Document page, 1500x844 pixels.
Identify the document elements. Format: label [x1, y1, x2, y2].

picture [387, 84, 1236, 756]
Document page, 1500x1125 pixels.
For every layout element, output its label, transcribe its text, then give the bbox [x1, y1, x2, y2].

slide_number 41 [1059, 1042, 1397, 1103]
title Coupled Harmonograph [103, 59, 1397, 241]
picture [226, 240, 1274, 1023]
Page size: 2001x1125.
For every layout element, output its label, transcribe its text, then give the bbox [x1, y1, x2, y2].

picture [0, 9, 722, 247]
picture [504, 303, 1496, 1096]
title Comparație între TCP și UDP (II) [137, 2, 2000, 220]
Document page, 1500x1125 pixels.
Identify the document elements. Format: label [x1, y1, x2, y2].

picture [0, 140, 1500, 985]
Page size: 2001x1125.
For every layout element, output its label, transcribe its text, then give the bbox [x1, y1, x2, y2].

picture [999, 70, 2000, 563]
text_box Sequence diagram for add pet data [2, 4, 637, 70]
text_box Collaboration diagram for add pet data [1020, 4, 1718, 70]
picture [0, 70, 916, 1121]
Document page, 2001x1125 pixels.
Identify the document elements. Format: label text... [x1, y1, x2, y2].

Assignment: Print the full listing verbatim. Leave nothing out.

Result of the task:
Document page, 1500x844 pixels.
Identify the document elements. Format: label [x1, y1, x2, y2].

picture [387, 84, 1236, 756]
Document page, 1500x1125 pixels.
For every layout element, output its label, transcribe its text, then give the bbox [x1, y1, x2, y2].

slide_number 41 [1059, 1042, 1397, 1103]
title Coupled Harmonograph [103, 59, 1397, 241]
picture [226, 240, 1274, 1023]
Page size: 2001x1125.
For every layout element, output its label, transcribe its text, then give the bbox [x1, y1, x2, y2].

picture [0, 9, 722, 247]
picture [504, 303, 1496, 1096]
title Comparație între TCP și UDP (II) [137, 2, 2000, 220]
Document page, 1500x1125 pixels.
Identify the document elements. Format: label [x1, y1, x2, y2].

picture [0, 140, 1500, 985]
Page size: 2001x1125.
For every layout element, output its label, transcribe its text, then give the bbox [x1, y1, x2, y2].

picture [999, 70, 2000, 563]
text_box Sequence diagram for add pet data [2, 4, 637, 70]
text_box Collaboration diagram for add pet data [1020, 4, 1718, 70]
picture [0, 70, 916, 1121]
Document page, 2001x1125 pixels.
Identify the document elements. Format: label text... [x1, y1, x2, y2].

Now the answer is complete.